Material provided

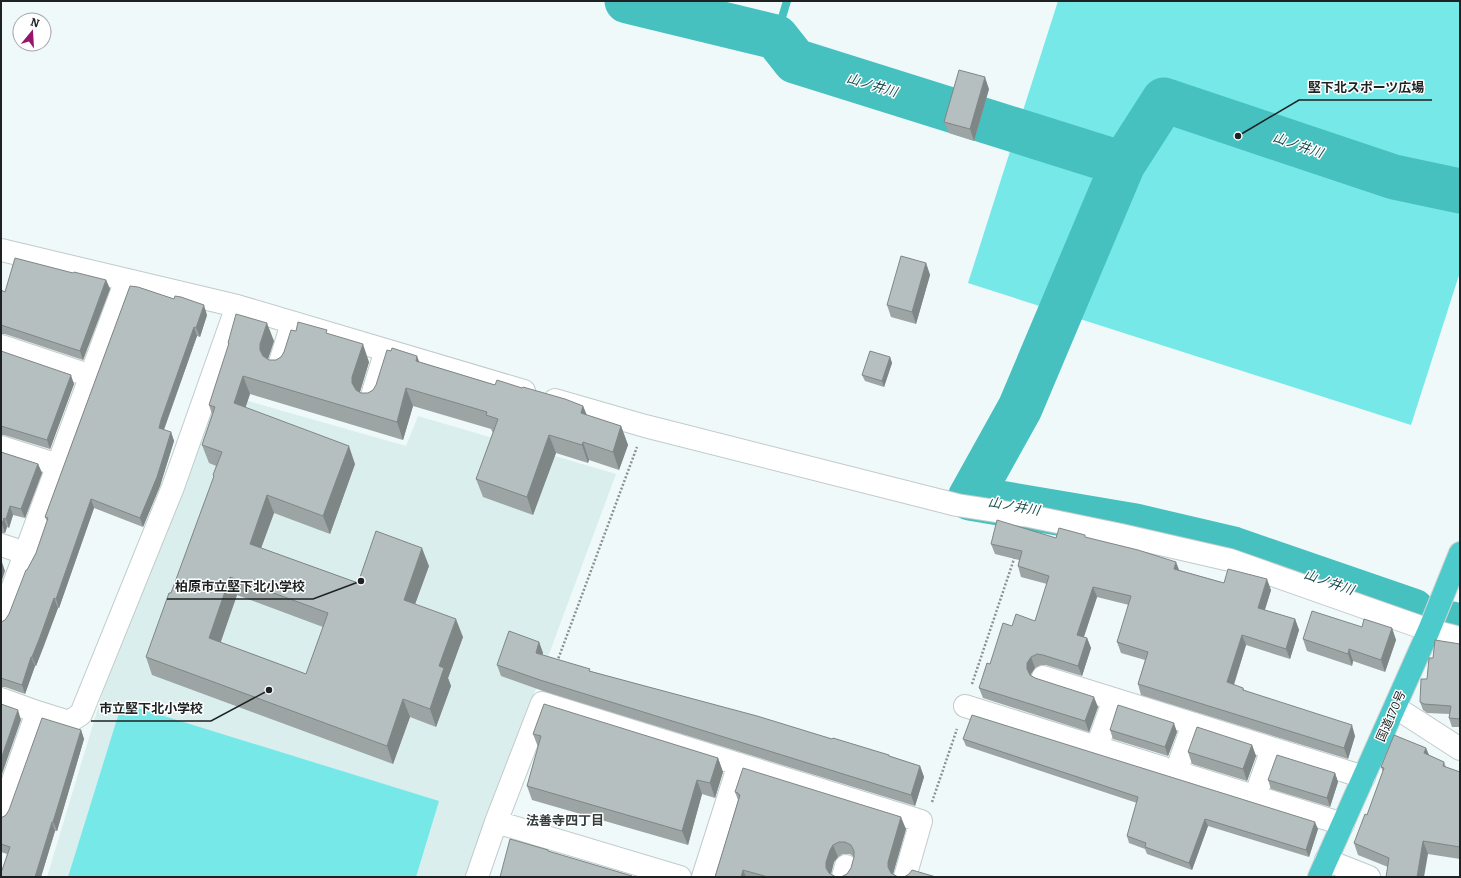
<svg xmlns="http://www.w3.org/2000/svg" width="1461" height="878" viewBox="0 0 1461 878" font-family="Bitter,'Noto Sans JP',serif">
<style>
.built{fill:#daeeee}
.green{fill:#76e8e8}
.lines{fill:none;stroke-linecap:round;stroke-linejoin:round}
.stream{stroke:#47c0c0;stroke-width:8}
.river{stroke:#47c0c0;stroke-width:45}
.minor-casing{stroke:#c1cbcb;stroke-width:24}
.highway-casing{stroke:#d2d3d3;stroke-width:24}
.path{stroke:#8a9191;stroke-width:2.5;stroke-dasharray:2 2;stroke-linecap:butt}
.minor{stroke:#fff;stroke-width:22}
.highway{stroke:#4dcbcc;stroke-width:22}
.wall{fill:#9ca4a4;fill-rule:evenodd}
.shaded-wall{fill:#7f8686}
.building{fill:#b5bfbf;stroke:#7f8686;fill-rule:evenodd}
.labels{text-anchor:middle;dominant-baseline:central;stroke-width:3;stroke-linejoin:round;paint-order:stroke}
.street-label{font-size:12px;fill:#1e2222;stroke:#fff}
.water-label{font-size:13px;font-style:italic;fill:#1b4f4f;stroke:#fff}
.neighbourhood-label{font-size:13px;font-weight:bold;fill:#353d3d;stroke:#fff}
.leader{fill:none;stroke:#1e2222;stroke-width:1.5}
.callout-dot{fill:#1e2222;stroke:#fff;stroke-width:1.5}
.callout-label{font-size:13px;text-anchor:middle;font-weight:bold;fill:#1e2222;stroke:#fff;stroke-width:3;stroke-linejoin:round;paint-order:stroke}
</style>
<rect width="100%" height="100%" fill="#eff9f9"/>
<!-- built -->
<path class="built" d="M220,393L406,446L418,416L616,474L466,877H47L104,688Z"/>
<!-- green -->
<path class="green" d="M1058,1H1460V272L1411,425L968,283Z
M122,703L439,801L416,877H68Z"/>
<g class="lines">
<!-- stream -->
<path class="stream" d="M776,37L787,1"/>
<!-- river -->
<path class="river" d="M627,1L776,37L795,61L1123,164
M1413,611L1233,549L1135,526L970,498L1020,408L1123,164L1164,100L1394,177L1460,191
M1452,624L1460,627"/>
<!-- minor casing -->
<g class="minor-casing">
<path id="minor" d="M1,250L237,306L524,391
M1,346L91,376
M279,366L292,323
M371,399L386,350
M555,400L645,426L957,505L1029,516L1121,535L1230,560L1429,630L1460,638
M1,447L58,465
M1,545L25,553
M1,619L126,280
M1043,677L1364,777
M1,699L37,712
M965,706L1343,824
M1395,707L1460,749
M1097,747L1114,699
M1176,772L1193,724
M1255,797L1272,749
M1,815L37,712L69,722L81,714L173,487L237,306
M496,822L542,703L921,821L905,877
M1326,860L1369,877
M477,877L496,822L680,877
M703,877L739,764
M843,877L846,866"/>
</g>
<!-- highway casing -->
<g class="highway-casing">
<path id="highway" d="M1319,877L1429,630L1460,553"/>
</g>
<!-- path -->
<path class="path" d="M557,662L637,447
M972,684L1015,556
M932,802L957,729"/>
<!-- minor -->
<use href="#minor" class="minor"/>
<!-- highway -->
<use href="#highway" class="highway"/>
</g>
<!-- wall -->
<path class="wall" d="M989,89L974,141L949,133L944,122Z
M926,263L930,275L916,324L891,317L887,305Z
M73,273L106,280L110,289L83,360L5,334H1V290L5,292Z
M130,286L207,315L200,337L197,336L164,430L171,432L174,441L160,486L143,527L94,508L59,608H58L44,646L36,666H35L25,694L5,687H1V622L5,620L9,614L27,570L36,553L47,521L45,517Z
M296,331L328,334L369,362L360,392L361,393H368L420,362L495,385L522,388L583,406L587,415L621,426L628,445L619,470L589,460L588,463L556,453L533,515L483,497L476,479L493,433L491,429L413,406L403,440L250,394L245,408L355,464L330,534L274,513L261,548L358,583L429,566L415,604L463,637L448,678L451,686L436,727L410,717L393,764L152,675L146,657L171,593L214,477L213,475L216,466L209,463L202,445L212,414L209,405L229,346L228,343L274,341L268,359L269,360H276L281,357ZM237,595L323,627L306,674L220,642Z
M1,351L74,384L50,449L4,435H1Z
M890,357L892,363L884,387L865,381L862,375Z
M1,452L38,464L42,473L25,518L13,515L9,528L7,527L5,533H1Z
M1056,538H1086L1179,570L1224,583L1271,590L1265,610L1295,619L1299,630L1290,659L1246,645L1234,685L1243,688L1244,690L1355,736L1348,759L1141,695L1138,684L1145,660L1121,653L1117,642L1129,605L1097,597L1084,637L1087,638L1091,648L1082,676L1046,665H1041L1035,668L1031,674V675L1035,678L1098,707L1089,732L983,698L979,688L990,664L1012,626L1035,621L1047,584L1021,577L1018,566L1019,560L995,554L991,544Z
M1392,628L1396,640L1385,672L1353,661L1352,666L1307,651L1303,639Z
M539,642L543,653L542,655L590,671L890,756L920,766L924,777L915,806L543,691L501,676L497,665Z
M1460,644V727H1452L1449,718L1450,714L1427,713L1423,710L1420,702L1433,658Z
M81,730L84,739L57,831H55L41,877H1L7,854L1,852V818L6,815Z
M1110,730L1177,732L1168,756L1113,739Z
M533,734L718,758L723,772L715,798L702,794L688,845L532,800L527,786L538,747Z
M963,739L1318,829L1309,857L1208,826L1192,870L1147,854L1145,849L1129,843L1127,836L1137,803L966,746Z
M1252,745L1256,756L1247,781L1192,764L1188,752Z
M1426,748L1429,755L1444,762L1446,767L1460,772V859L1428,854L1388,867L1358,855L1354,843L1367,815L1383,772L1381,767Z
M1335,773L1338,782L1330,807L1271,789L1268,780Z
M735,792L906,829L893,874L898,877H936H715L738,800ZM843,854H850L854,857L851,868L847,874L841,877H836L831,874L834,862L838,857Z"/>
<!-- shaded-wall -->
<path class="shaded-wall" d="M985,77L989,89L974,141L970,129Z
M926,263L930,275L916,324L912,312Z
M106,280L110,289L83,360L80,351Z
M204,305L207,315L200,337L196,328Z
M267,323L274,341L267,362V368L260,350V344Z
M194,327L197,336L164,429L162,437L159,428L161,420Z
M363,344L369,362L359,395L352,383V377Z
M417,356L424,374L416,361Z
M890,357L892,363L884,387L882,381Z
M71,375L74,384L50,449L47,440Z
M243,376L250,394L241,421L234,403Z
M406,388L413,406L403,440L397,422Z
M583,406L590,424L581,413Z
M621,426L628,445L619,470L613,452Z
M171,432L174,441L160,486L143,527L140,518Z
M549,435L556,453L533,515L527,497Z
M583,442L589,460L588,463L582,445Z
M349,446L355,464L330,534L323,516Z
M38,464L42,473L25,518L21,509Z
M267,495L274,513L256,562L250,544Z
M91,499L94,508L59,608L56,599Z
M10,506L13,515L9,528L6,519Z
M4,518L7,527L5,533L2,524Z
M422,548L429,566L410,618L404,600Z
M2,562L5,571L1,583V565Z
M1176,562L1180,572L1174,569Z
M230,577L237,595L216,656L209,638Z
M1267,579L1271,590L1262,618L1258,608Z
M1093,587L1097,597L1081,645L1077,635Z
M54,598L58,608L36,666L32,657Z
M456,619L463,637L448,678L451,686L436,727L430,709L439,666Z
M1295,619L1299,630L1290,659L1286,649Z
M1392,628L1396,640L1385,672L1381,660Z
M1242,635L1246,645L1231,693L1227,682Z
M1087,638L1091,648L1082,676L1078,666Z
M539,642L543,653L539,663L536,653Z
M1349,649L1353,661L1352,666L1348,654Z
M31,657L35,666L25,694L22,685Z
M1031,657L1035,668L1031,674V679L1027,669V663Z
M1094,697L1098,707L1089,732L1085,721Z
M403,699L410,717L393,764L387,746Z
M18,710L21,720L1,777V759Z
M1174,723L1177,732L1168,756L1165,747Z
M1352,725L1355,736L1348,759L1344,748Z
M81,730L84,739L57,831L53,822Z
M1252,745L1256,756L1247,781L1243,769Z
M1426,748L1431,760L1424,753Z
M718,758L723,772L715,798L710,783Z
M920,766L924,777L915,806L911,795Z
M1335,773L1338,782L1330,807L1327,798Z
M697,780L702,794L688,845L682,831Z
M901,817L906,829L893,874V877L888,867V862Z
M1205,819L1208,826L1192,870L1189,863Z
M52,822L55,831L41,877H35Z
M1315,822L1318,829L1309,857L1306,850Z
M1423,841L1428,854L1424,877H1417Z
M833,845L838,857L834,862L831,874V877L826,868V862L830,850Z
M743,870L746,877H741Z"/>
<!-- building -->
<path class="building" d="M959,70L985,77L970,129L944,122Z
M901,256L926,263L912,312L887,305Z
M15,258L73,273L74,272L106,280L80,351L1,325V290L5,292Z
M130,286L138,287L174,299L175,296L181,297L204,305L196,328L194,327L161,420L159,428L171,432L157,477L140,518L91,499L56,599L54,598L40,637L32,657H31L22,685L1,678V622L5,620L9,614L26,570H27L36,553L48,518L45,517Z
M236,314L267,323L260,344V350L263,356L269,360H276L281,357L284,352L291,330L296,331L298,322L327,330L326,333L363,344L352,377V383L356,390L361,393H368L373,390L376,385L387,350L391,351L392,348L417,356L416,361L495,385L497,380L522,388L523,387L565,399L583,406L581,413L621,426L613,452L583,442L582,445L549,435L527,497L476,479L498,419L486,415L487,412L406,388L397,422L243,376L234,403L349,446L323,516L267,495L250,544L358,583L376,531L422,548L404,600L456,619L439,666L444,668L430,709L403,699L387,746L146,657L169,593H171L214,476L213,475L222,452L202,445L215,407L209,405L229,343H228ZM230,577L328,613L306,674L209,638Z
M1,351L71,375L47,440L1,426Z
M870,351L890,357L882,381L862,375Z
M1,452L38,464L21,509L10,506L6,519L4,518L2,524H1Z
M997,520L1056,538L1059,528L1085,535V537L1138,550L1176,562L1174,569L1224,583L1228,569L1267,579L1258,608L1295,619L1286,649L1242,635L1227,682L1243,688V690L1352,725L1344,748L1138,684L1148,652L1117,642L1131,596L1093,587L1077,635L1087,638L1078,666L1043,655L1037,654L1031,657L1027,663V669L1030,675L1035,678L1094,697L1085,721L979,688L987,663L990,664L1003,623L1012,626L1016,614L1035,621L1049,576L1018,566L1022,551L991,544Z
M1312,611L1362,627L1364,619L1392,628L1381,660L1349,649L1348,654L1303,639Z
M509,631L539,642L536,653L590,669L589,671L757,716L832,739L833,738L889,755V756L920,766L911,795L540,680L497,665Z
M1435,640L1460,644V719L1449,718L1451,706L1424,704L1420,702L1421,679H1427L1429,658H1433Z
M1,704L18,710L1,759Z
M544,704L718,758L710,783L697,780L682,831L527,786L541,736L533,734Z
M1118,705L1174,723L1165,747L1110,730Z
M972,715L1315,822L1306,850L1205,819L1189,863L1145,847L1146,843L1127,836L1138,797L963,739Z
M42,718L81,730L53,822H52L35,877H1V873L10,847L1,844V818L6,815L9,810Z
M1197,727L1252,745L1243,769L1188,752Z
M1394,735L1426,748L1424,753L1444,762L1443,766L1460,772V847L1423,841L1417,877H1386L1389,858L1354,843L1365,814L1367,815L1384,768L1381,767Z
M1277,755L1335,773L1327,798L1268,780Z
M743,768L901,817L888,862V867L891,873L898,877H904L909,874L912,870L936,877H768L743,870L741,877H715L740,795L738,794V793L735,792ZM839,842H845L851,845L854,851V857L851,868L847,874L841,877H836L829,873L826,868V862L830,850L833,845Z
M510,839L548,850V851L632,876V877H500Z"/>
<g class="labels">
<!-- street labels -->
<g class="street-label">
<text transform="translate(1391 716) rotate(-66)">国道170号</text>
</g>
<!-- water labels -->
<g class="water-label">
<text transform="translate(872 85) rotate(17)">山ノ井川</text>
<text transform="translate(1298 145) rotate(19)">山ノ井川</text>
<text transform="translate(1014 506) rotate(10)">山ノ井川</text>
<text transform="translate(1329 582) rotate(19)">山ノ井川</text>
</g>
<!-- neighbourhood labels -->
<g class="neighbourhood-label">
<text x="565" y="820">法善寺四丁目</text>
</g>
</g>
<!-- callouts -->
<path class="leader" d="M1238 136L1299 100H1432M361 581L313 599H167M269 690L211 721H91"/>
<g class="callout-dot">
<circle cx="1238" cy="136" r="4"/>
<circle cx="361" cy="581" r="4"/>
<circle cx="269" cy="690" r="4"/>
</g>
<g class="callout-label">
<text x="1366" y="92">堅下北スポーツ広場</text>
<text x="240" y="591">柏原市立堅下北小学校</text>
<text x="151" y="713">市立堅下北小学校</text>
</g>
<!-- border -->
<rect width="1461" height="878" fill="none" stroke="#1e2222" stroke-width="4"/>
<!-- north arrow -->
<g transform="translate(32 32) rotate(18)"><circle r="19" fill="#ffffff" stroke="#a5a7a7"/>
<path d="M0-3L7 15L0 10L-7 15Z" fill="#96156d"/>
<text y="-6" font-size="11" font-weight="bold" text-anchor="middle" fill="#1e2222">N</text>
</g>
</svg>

Task brief
Copy each line of the records containing the string "linecap".

Result of this exercise
.lines{fill:none;stroke-linecap:round;stroke-linejoin:round}
.path{stroke:#8a9191;stroke-width:2.5;stroke-dasharray:2 2;stroke-linecap:butt}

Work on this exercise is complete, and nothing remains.